Relative to the control year period (March to June 2019) ASCVD-related events (i.e., hospitalizations, emergency department (ED) visits and physician office visits) declined by 23% during the three-months COVID-19 period (March to June 2020). Acute declines were not sustained following June 2020. In contrast, in-patient mortality rates involving a primary MACE endpoint increased from March to June 2020 COVID-19 period.

CONCLUSIONS

This study demonstrates the COVID-19 pandemic and corresponding public health restrictions impacted ASCVD-related care. While many clinical outcomes returned to pre-pandemic levels at the end of the observation period, our results suggest that patients' HCRU declined, which could lead to further CV events and mortality. Understanding the impact of COVID-19 restrictions on ASCVD-related care may help improve healthcare resiliency.

摘要

背景

动脉粥样硬化性心血管疾病(ASCVD)是加拿大发病和死亡的主要原因。2019冠状病毒病(COVID-19)大流行改变了门诊和急性心脏病患者的常规护理。
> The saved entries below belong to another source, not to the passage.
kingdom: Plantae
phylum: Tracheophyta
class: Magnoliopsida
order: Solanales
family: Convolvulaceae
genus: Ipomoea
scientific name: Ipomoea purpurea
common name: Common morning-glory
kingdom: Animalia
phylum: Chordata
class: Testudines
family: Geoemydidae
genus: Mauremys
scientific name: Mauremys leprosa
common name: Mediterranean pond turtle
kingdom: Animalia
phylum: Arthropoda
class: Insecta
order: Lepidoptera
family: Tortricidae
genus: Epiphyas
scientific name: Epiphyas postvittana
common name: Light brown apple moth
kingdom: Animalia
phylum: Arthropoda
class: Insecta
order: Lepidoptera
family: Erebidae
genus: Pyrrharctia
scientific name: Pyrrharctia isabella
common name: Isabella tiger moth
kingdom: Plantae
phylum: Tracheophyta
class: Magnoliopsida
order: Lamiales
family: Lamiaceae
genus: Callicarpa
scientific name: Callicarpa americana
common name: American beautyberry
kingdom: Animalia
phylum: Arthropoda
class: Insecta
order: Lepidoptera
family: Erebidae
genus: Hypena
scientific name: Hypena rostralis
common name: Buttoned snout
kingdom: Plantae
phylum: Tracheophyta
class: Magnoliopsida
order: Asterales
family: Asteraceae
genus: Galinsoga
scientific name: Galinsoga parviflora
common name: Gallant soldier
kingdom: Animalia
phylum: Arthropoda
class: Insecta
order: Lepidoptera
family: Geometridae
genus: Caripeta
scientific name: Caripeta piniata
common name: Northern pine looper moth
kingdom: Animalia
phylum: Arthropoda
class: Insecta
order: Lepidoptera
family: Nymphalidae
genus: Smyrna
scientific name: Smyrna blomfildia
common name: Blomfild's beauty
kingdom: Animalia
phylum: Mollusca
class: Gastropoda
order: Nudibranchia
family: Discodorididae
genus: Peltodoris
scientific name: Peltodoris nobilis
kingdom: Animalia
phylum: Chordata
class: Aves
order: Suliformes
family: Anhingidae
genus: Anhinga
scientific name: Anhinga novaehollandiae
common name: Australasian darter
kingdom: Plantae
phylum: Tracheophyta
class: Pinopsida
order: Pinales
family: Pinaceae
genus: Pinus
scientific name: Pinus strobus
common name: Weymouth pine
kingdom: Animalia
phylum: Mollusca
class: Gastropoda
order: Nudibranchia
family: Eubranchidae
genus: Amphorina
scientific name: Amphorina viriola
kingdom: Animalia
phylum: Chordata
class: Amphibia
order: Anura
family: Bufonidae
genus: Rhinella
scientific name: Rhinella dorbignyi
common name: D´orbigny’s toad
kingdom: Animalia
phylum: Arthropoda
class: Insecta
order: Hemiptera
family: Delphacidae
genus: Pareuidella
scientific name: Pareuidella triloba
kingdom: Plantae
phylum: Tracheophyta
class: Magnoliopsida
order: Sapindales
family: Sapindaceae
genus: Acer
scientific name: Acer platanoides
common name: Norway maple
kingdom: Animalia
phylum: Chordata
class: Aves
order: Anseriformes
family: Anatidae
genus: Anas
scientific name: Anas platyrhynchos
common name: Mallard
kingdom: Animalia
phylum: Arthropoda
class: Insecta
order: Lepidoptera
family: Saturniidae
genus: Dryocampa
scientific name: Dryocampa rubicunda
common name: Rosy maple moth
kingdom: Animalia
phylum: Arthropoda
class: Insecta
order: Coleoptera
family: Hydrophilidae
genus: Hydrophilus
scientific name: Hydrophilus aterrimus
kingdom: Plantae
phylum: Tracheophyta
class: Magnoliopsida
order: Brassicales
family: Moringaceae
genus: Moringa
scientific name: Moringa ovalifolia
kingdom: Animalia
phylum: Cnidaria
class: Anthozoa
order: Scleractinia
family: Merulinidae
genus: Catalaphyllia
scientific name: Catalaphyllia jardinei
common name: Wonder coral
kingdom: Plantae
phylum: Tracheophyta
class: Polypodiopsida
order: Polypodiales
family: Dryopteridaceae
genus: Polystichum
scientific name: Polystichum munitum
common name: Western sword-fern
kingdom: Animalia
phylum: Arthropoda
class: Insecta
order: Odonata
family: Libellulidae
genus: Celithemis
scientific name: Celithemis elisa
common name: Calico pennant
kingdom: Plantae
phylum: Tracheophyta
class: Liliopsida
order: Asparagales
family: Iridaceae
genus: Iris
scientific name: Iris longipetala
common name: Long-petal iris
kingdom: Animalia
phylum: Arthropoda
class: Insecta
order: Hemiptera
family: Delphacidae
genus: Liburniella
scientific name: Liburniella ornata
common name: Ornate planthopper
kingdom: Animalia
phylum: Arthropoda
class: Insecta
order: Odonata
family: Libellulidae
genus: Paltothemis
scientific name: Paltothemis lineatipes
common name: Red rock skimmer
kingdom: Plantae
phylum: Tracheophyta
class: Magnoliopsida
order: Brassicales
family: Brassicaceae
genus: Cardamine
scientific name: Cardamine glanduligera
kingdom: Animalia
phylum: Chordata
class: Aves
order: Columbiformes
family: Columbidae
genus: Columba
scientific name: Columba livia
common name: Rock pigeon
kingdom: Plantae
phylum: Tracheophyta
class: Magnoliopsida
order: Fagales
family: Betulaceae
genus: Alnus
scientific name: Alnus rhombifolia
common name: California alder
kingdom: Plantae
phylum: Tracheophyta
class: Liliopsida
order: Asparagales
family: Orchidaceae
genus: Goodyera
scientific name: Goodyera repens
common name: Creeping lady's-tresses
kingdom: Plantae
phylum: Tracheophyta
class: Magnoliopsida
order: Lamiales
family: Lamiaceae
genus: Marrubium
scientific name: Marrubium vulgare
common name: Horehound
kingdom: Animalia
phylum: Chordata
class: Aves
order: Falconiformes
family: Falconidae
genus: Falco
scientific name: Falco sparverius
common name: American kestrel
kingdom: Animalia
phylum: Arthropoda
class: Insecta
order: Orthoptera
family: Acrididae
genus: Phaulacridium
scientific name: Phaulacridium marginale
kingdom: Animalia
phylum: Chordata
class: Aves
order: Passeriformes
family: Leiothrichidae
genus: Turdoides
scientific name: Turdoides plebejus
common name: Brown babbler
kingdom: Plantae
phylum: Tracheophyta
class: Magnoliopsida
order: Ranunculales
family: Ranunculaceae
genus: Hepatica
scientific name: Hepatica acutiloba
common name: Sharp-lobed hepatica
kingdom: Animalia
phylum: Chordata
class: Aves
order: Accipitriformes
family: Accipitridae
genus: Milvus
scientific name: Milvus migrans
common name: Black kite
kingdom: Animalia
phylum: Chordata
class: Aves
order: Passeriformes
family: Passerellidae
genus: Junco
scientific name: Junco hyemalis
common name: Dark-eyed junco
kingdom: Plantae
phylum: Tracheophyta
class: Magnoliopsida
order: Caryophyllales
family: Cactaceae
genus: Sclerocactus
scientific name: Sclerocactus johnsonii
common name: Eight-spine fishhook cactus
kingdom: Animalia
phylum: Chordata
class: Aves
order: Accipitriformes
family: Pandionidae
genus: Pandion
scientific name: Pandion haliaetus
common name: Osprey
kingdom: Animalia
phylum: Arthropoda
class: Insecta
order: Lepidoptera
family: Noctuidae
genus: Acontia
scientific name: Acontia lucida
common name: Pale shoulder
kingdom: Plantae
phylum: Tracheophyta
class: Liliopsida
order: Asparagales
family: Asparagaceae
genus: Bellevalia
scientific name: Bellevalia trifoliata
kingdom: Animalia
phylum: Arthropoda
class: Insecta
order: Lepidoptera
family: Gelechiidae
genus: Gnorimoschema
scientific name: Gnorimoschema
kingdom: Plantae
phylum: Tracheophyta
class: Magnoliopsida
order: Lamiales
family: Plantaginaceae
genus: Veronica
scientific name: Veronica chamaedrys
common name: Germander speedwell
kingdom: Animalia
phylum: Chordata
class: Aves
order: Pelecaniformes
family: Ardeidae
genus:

本研究旨在描述加拿大艾伯塔省2019冠状病毒病(COVID-19)大流行期间相对于前三年的ASCVD相关临床结局和医疗资源利用(HCRU)模式。

方法

采用重复横断面研究设计,在2017年3月15日至2021年3月14日期间使用行政卫生数据,每三个月进行一次研究。ASCVD相关临床结局包括主要不良心血管事件(MACE)终点。通过全科医生和其他医疗专业人员对ASCVD事件的就诊(包括远程医疗索赔)、急诊科就诊、ASCVD诊断成像检查、实验室检查和住院时间来评估HCRU。

结果

与对照年份期间(2019年3月至6月)相比,在COVID-19期间的三个月(2020年3月至6月),ASCVD相关事件(即住院、急诊科(ED)就诊和医生办公室就诊)下降了23%。2020年6月之后,急性下降趋势并未持续。相比之下,在2020年3月至6月COVID-19期间,涉及主要MACE终点的住院死亡率有所上升。

结论

本研究表明,COVID-19大流行及相应的公共卫生限制措施影响了ASCVD相关护理。虽然许多临床结局在观察期结束时恢复到了大流行前的水平,但我们的结果表明患者的HCRU下降,这可能导致进一步的心血管事件和死亡。了解COVID-19限制措施对ASCVD相关护理的影响可能有助于提高医疗保健的恢复能力。